Topkapı Sarayı’nın ilk kapısı olan Bab-ı Hümayun üzerinde Fatih Sultan Mehmet döneminin ünlü hattatı Ali Bin Müridi’s-Sufi’nin imzasının bulunduğunu bildiren Cimilli, şunları kaydetti:

"Osmanlı’da kapılar ve kitabeler çok önemli. Bab-ı Hümayun’ün dış ve iç cephelerinde girişin derin kemer alınlıklarında yazılı bulunan kitabelerin içeriğinde derin anlamlar bulunuyor. Yapının yakınından geçen ve kitabeleri okuyan kişilere birtakım mesajlar verdiği görülüyor. İslam dünyası açısından da büyük bir önemi olan İstanbul’un fethiyle, bir çağı kapatan ve yeni bir çağ açan Sultan için yaptırdığı sarayın kapısı üzerine fetih ve zaferi müjdeleyen ayet tekrarlanarak bu olayın bütün dünyaya duyurulması sağlanmıştır. ’Müminlere müjdele.
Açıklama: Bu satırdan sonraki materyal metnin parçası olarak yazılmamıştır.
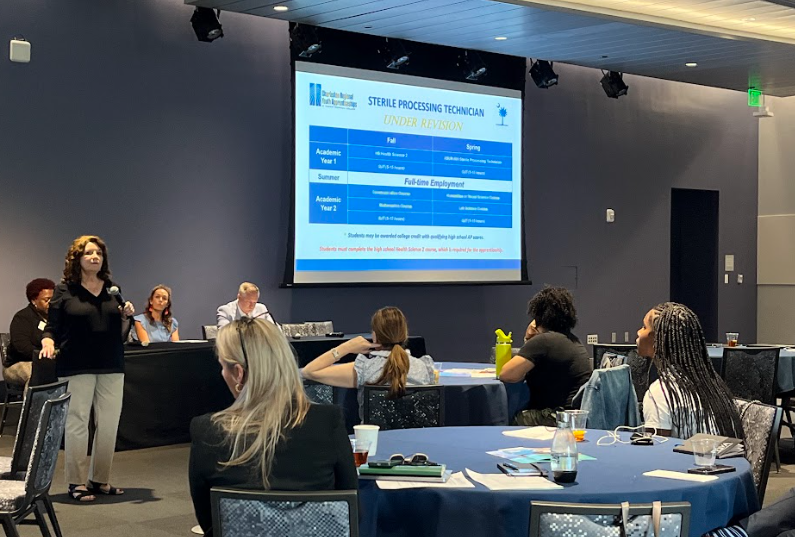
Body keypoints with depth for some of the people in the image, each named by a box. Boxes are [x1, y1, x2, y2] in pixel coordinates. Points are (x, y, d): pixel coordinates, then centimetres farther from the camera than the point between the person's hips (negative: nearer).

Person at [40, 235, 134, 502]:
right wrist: (48, 342, -20)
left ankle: (100, 480, 15)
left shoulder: (113, 290, 12)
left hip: (111, 367, 4)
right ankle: (77, 483, 8)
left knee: (109, 424, 4)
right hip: (76, 367, -4)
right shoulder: (64, 290, 2)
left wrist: (126, 316, -3)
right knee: (77, 423, -1)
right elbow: (52, 327, 1)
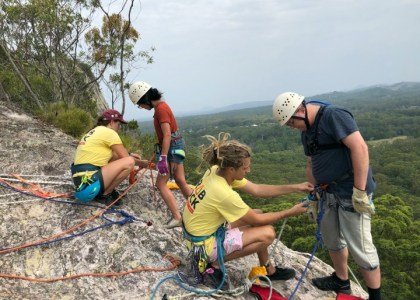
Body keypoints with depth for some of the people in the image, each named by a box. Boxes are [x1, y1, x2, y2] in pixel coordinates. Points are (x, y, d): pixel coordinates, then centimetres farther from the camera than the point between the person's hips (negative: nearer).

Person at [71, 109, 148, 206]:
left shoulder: (95, 132, 19)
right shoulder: (109, 132, -8)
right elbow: (126, 158, -4)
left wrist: (130, 155, 26)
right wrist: (142, 163, 13)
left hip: (82, 181, 10)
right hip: (88, 185, -10)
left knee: (116, 157, 21)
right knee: (129, 162, -16)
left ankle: (104, 190, 12)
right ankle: (104, 195, -4)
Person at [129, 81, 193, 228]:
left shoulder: (161, 108, -17)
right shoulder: (161, 106, 13)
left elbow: (167, 135, -23)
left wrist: (163, 158, -25)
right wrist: (161, 153, 22)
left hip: (172, 147, -10)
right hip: (175, 146, 10)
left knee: (161, 183, -6)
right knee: (181, 182, 13)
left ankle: (177, 217, -6)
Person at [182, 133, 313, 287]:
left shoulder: (216, 171, -8)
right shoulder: (224, 194, -32)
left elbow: (256, 189, 0)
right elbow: (257, 220, -16)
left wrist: (296, 187, -2)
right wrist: (290, 212, -6)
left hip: (202, 230, 9)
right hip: (204, 245, -9)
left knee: (257, 214, 10)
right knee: (267, 233, -11)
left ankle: (268, 269, 21)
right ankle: (216, 263, 2)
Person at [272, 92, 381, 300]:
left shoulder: (333, 115, -17)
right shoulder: (306, 131, 11)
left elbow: (360, 148, -24)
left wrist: (360, 190, -25)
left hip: (351, 192, -9)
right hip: (330, 191, 9)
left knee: (359, 245, -2)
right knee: (331, 237, 20)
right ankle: (341, 281, 40)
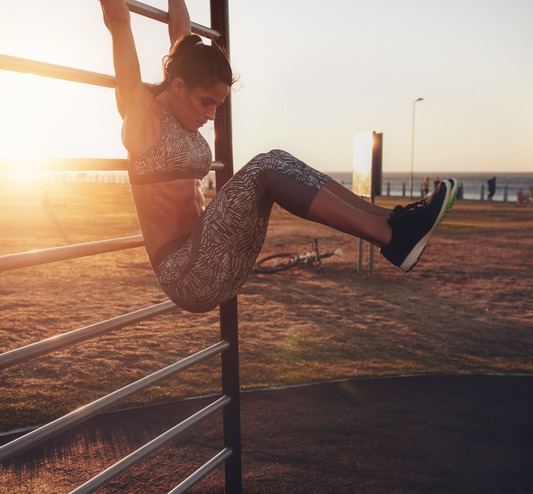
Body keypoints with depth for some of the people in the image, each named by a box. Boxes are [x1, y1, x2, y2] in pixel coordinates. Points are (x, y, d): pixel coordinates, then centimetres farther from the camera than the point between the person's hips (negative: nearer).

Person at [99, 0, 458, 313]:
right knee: (267, 169, -23)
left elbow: (181, 32, 25)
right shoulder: (143, 113, -5)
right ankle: (391, 239, -25)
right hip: (186, 276, -8)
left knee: (277, 162, -6)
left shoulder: (183, 116, 16)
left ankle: (390, 220, -11)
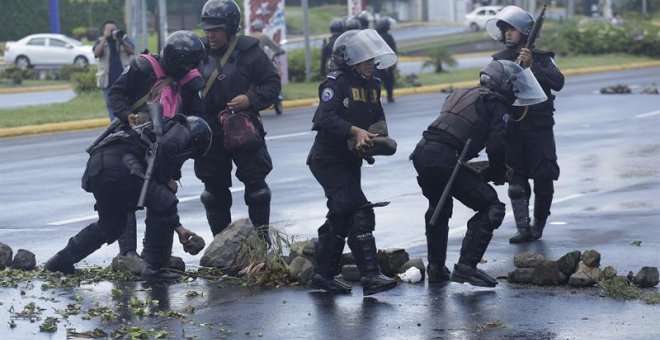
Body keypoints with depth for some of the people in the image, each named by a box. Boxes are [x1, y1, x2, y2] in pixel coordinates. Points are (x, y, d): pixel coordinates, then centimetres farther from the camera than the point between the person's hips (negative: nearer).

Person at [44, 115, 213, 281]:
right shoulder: (181, 131, 14)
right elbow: (166, 146, -14)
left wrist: (178, 228, 37)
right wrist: (164, 180, 3)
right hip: (118, 163, -9)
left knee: (109, 225, 26)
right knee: (163, 203, 0)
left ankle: (62, 260, 34)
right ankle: (153, 267, 1)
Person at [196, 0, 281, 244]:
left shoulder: (249, 52, -6)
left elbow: (272, 84, -3)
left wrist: (251, 100, -18)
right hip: (210, 132, 3)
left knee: (255, 184, 1)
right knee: (214, 188, 10)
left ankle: (262, 238, 11)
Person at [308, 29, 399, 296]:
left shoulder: (372, 85, 9)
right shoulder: (337, 83, -15)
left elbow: (378, 118, 11)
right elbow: (326, 117, -27)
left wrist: (377, 133, -10)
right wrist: (356, 131, -35)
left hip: (350, 161, 9)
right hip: (329, 160, -9)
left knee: (341, 217, 13)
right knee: (360, 213, -17)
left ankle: (323, 274, 24)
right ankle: (370, 276, -18)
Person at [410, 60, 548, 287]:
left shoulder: (461, 95, 27)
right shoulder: (497, 105, 3)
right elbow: (496, 146, -7)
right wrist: (498, 174, 12)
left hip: (422, 152, 8)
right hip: (445, 160, -8)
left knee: (439, 208, 31)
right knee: (490, 209, 0)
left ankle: (436, 268, 36)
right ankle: (466, 266, -8)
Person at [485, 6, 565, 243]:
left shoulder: (540, 57, -1)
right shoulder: (499, 59, 9)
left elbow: (558, 82, -14)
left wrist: (532, 66, -22)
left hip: (539, 127, -2)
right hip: (511, 127, 2)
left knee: (543, 179, -1)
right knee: (516, 181, -3)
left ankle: (538, 226, 14)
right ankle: (523, 228, -5)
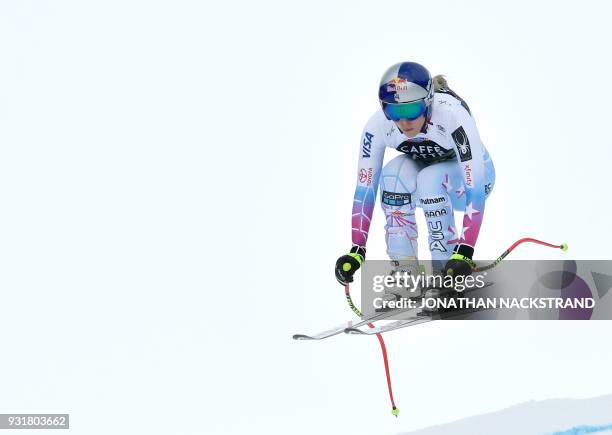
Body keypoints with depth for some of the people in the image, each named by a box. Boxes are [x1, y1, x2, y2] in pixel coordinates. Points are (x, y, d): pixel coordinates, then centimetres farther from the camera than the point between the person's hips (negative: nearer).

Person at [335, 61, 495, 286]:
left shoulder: (452, 115, -37)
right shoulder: (378, 125, -27)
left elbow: (475, 189, -40)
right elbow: (365, 187, -22)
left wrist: (464, 253, -48)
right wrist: (357, 250, -28)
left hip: (465, 176, -3)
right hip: (423, 170, 3)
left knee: (430, 180, -36)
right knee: (394, 174, -31)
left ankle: (446, 270, -20)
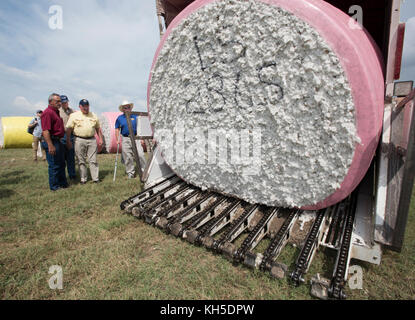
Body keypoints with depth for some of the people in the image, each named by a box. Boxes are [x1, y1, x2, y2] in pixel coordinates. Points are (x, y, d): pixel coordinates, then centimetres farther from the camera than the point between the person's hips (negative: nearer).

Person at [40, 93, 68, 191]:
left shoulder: (55, 112, 17)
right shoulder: (48, 112, -15)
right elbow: (45, 131, -23)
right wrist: (50, 146, -27)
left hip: (58, 141, 10)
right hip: (52, 142, -10)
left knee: (61, 164, 18)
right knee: (54, 166, 0)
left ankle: (63, 183, 30)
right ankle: (54, 186, 12)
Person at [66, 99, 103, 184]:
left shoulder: (94, 116, 12)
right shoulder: (74, 115, 4)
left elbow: (98, 128, 16)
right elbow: (69, 129, 1)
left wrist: (100, 139, 9)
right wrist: (68, 141, -5)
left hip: (92, 140, 2)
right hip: (79, 140, -1)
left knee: (93, 160, 1)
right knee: (81, 161, 5)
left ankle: (96, 178, 5)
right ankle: (83, 179, 14)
Yardım Allah’tandır ve fetih de yakındır’ anlamındaki ayet bunu açıklamaktadır."

Cimilli, kapının en üstündeki çeşitli ayetlerde ve surelerde geçen "Takva sahiplerinin cennete girecekleri" anlamındaki kitabede, ahiret ve cennet hatırlatılarak sarayın adeta bir cennet bahçesi olarak gösterildiğini vurguladı.
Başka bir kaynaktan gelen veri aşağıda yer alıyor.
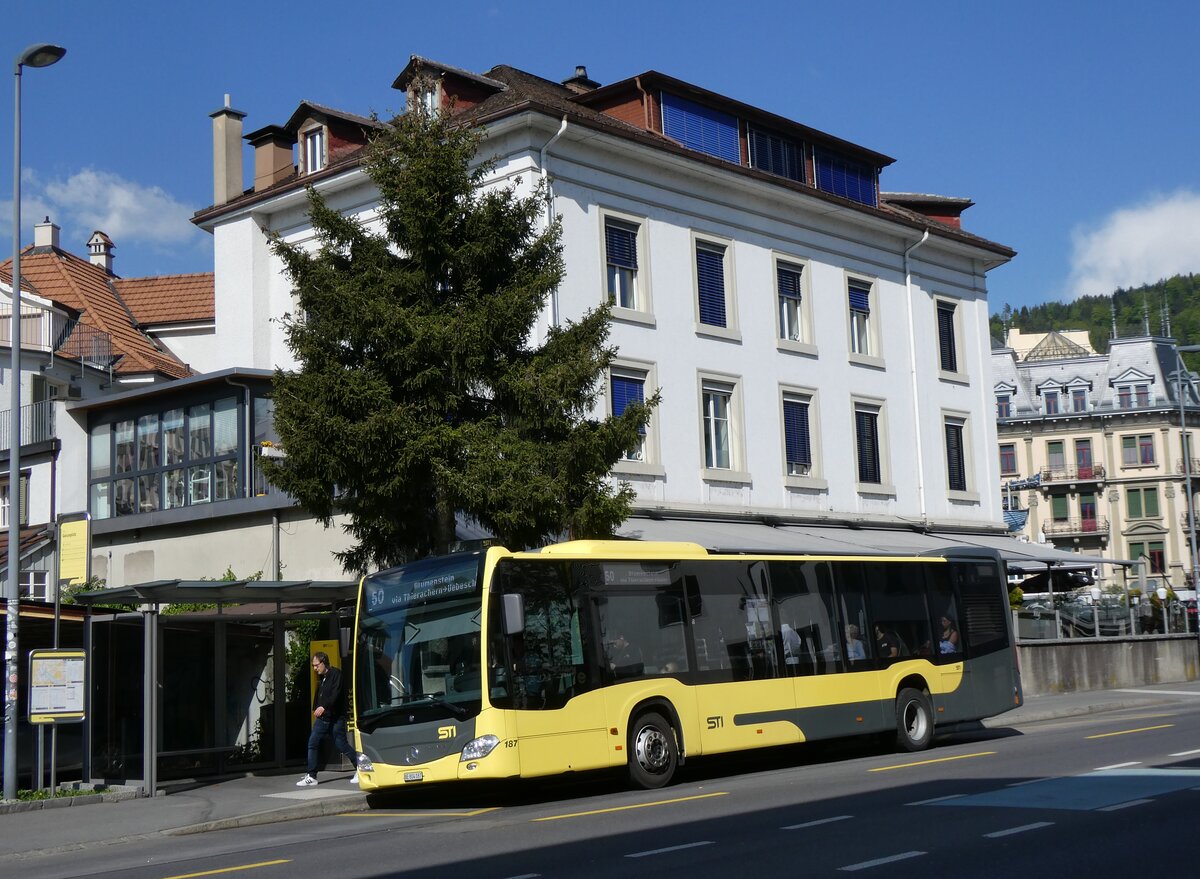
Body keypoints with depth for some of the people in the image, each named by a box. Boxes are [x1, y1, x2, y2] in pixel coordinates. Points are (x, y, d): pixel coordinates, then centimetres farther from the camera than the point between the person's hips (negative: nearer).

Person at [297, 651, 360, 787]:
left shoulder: (336, 674, -12)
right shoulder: (321, 677, 14)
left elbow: (336, 694, -23)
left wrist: (324, 707, -32)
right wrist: (315, 709, 12)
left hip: (335, 718, -8)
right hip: (322, 718, 8)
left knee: (341, 745, -3)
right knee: (312, 743, 0)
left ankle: (360, 769, 14)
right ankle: (311, 776, 3)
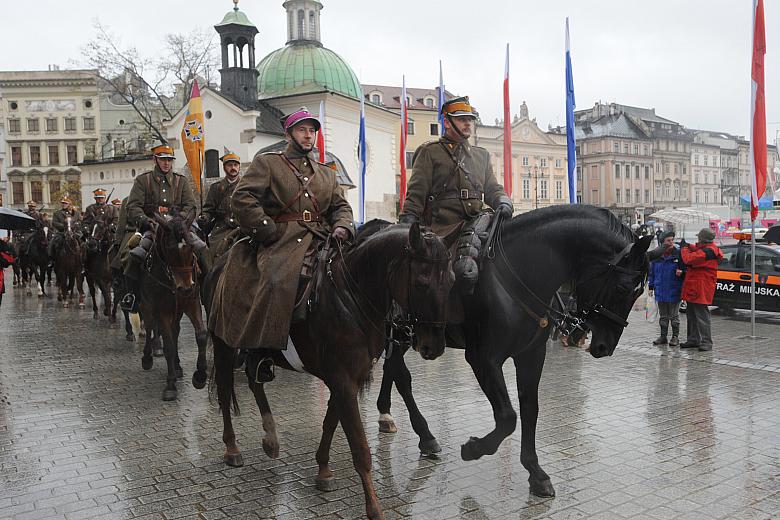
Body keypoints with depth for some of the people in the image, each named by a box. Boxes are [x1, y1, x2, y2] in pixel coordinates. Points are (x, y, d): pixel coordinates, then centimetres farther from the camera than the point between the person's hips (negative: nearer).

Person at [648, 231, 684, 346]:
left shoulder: (679, 254, -7)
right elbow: (652, 272, 9)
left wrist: (681, 272, -21)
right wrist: (651, 286, 7)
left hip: (674, 292, -3)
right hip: (660, 291, 3)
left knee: (674, 316, 6)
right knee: (663, 316, 14)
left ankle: (675, 337, 17)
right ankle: (663, 336, 23)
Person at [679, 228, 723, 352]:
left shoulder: (708, 251, -20)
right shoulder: (705, 249, 12)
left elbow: (689, 259, -25)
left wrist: (684, 248, -7)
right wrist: (688, 246, 14)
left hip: (701, 289, -11)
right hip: (694, 288, 11)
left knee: (701, 315, -7)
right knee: (691, 315, 15)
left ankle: (706, 342, -2)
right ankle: (693, 340, 23)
"Saray kapısındaki kitabelerin anlamı"

İslam saraylarının kapılarında "hükümdarların üstün gücünün ve kudretinin de yaratıcı tarafından kendilerine bahşedilmiş olduğunun"
 anlatıldığını aktaran Cimilli, sözlerine şöyle devam etti:

"Bu kitabelerde, hükümdarların memleketi yönetirken adil olması ve kendisinin aynı zamanda Allah’ın elçisi olduğunun unutulmaması hatırlatılmıştır. Osmanlı padişahlarının her zaman bu ayetleri okuyarak saraya girdikleri anlaşılmıştır.
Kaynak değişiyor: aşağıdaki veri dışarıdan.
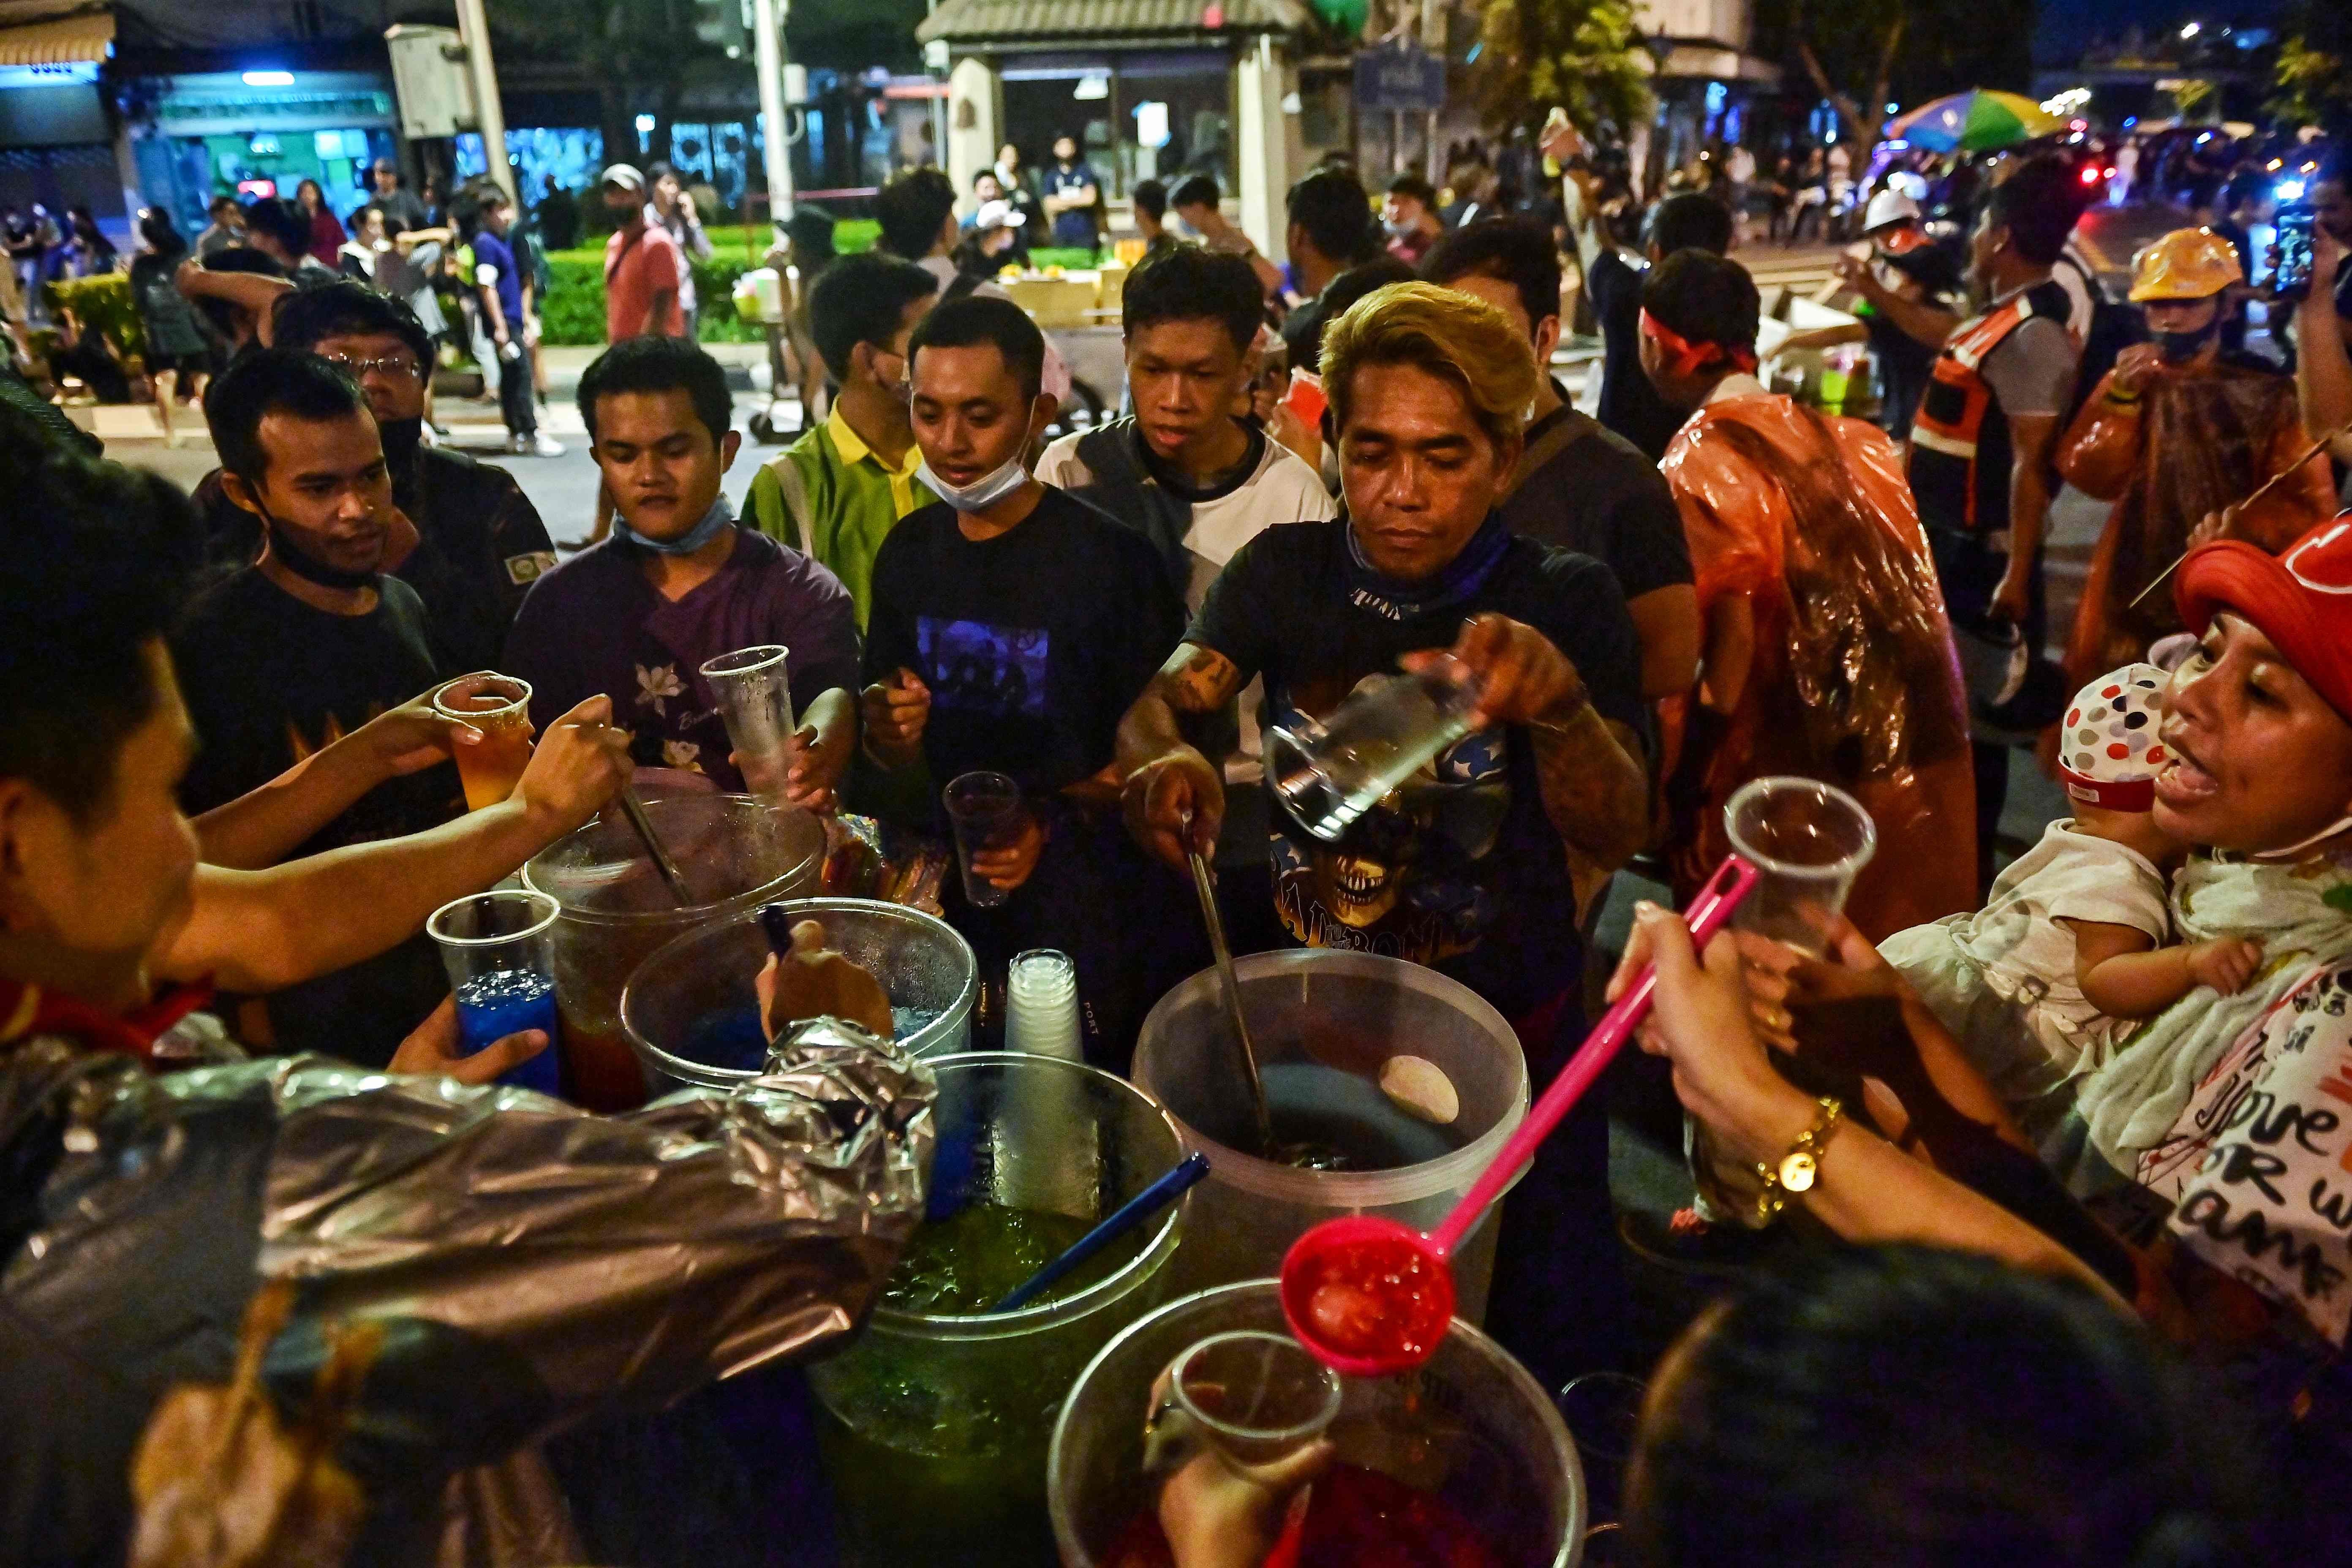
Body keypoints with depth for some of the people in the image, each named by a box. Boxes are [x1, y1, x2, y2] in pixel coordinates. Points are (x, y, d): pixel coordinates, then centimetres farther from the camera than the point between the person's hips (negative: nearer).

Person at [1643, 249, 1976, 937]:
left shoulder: (1702, 460, -12)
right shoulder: (1851, 439, 8)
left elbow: (1734, 635, -18)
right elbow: (1906, 598, 11)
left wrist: (1686, 790, -13)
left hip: (1788, 780, -6)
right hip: (1914, 760, 7)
Kapının dış cephesindeki kitabede, ’Mübarek kaledir; Allah’ın isteği üzerine, güvenliği sağlamak maksadıyla Sultan Mehmet Han’ın oğlu Sultan Murad’ın oğlu, iki kıtanın hükümranı, iki denizin hakimi (karaların padişahı ve denizlerin hakanı) insanların ve cinlerin üzerinde, her iki dünyada Allah’ın gölgesi, doğuda ve batıda Allah’ın yardımcısı, denizin ve karanın kahramanı, Kostantiniye’nin fatihi ve fetihin babası olan Sultan Mehmet Han’ın emriyle, 883 yılının (Kasım 1478) Ramazan ayında imar ve inşa edildi. Allah-u teala her zaman ülkeyi korusun, onun hükümdarlığını ebedi kılsın ve mekanını kutup yıldızlarından yüksek eylesin’ denilerek Fatih Sultan Mehmet’ten övgü ile bahsedilmektedir. Bu kitabenin içeriğinde, Sultan’ın makamının ulaşılması en zor olabilecek kutup yıldızı kadar yüksekteki bir makama ulaşması temennisi vardır."